The Hood River News, Hood River, OR., February 4, 1921,page 1


     On Wednesday morning a big deputation from the granges of the county appeared before the County Court relative to the increase of the library fund by $750 after the budget advisory board had reduced the estimate to $2000. While the controversy was led by A.I. Mason on the side of the grangers, many others spoke on the matter, and the consensus of opinion was in opposition to the transfer of monies from the miscellaneous fund to the library budget, it being pointed out that such actions would establish a dangerous precedent.

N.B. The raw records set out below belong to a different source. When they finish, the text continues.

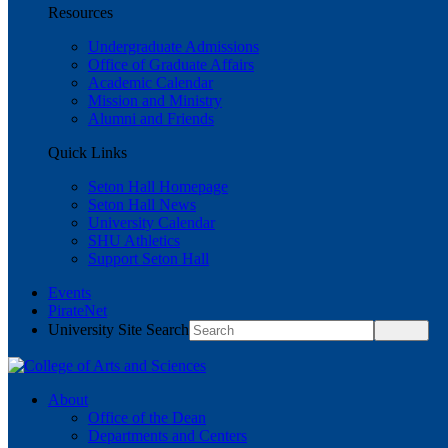
Resources
Undergraduate Admissions
Office of Graduate Affairs
Academic Calendar
Mission and Ministry
Alumni and Friends
Quick Links
Seton Hall Homepage
Seton Hall News
University Calendar
SHU Athletics
Support Seton Hall
Events
PirateNet
University Site Search
About
Office of the Dean
Departments and Centers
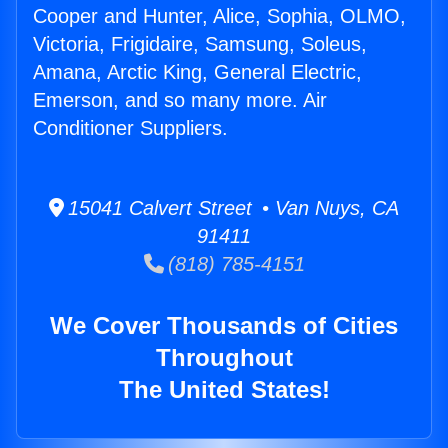
Cooper and Hunter, Alice, Sophia, OLMO,
Victoria, Frigidaire, Samsung, Soleus,
Amana, Arctic King, General Electric,
Emerson, and so many more. Air
Conditioner Suppliers.
15041 Calvert Street • Van Nuys, CA
91411
(818) 785-4151
We Cover Thousands of Cities
Throughout
The United States!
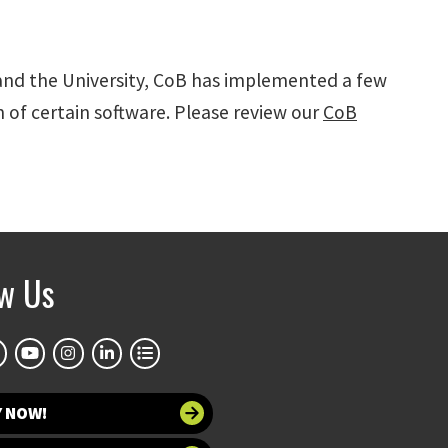
 and the University, CoB has implemented a few
n of certain software. Please review our
CoB
ow Us
Y NOW!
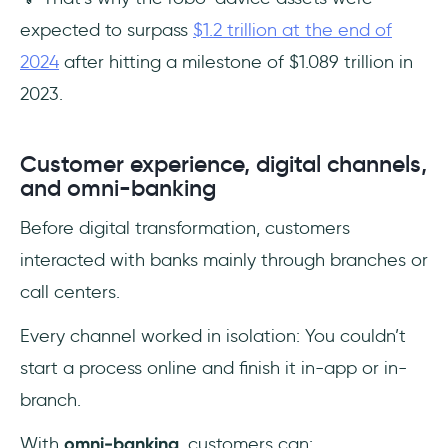
expected to surpass
$1.2 trillion at the end of
2024
after hitting a milestone of $1.089 trillion in
2023.
Customer experience, digital channels,
and omni-banking
Before digital transformation, customers
interacted with banks mainly through branches or
call centers.
Every channel worked in isolation: You couldn’t
start a process online and finish it in-app or in-
branch.
With
omni-banking
, customers can:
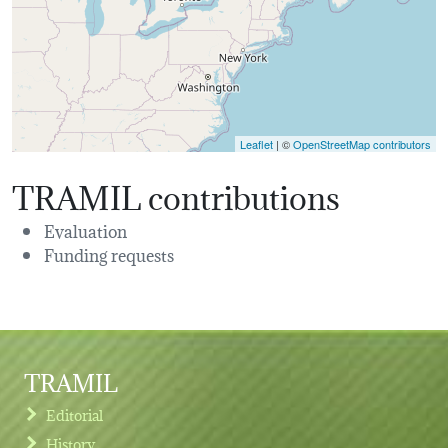
Leaflet
| ©
OpenStreetMap contributors
TRAMIL contributions
Evaluation
Funding requests
TRAMIL
Editorial
History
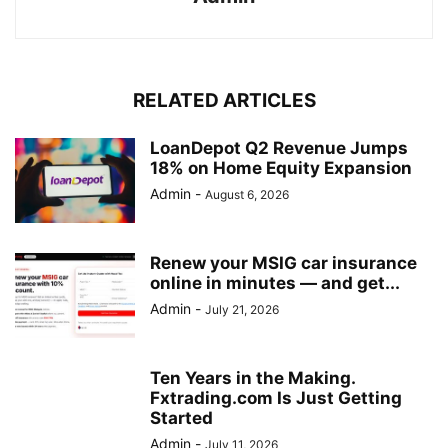
RELATED ARTICLES
LoanDepot Q2 Revenue Jumps
18% on Home Equity Expansion
Admin
-
August 6, 2026
Renew your MSIG car insurance
online in minutes — and get...
Admin
-
July 21, 2026
Ten Years in the Making.
Fxtrading.com Is Just Getting
Started
Admin
-
July 11, 2026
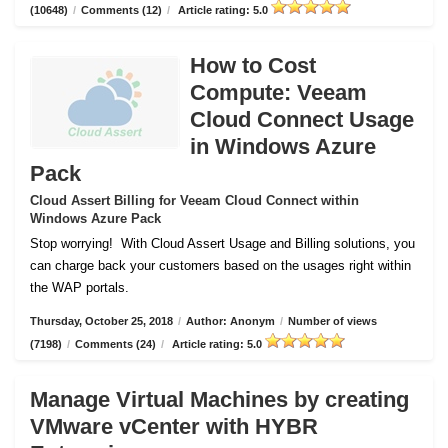
(10648)
/
Comments (12)
/
Article rating: 5.0
How to Cost
Compute: Veeam
Cloud Connect Usage
in Windows Azure
Pack
Cloud Assert Billing for Veeam Cloud Connect within
Windows Azure Pack
Stop worrying!
With Cloud Assert Usage and Billing solutions, you
can charge back your customers based on the usages right within
the WAP portals.
Thursday, October 25, 2018
/
Author: Anonym
/
Number of views
(7198)
/
Comments (24)
/
Article rating: 5.0
Manage Virtual Machines by creating
VMware vCenter with HYBR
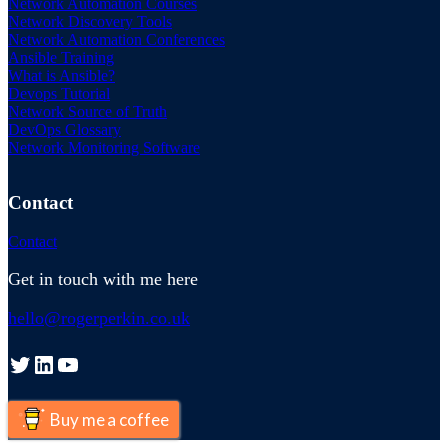
Network Automation Courses
Network Discovery Tools
Network Automation Conferences
Ansible Training
What is Ansible?
Devops Tutorial
Network Source of Truth
DevOps Glossary
Network Monitoring Software
Contact
Contact
Get in touch with me here
hello@rogerperkin.co.uk
Twitter
LinkedIn
YouTube
Buy me a coffee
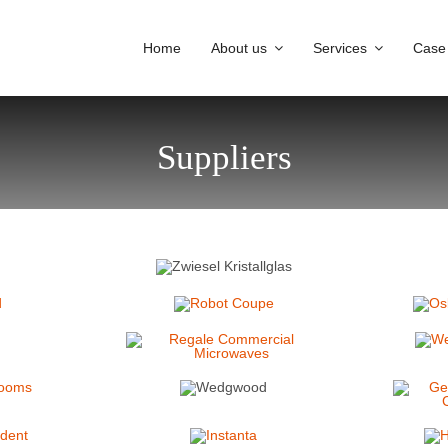
Home
About us
Services
Case
Suppliers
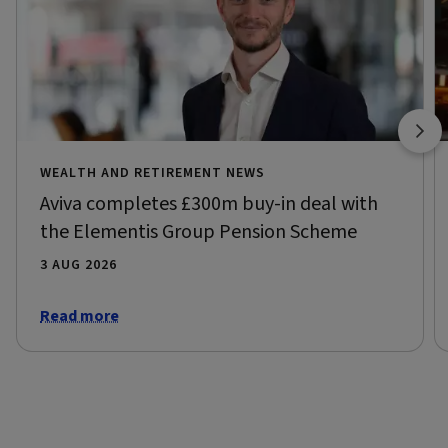
WEALTH AND RETIREMENT NEWS
Aviva completes £300m buy-in deal with
the Elementis Group Pension Scheme
3 AUG 2026
Read more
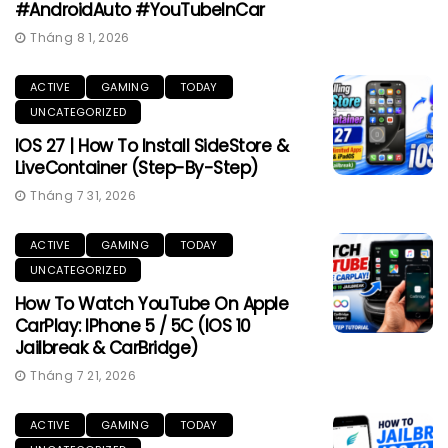
#AndroidAuto #YouTubeInCar
Tháng 8 1, 2026
ACTIVE
GAMING
TODAY
UNCATEGORIZED
IOS 27 | How To Install SideStore &
LiveContainer (Step-By-Step)
Tháng 7 31, 2026
ACTIVE
GAMING
TODAY
UNCATEGORIZED
How To Watch YouTube On Apple
CarPlay: IPhone 5 / 5C (iOS 10
Jailbreak & CarBridge)
Tháng 7 21, 2026
ACTIVE
GAMING
TODAY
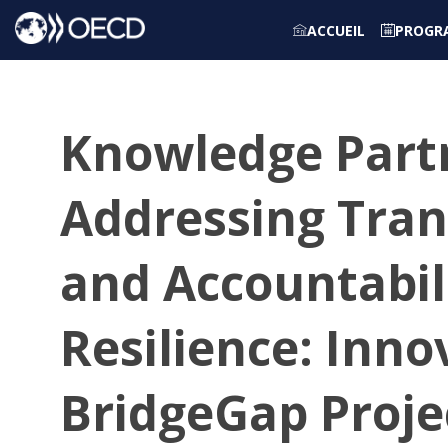
ACCUEIL
PROGR
Knowledge Partn
Addressing Tran
and Accountabili
Resilience: Inno
BridgeGap Proje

     Professor Gibson elicited much praise for his fair-minded exposition on the affair, in which he stated, as chairman of the library board, that he was opposed to the method adopted to secure the increased appropriation of $750. He said that he was absent at Salem when another member of the board appeared before the first meeting of the county court and argued that the county apportionment to be equal to the allotment made by the city. Mr. Gibson admitted that, had he been in Hood River at the time, he would have opposed such action, because he is of the opinion that the findings of the advisory board represent the views of the taxpayers and should, unless an emergency arises, be accepted as final.
     Eventually the court decided to await an opinion from District Attorney John Baker on various phases of the matter and asked those present to maintain confidence in the court until the next hearing, when a definite decision will be rendered. In the meantime, the allotment of $750 was held up.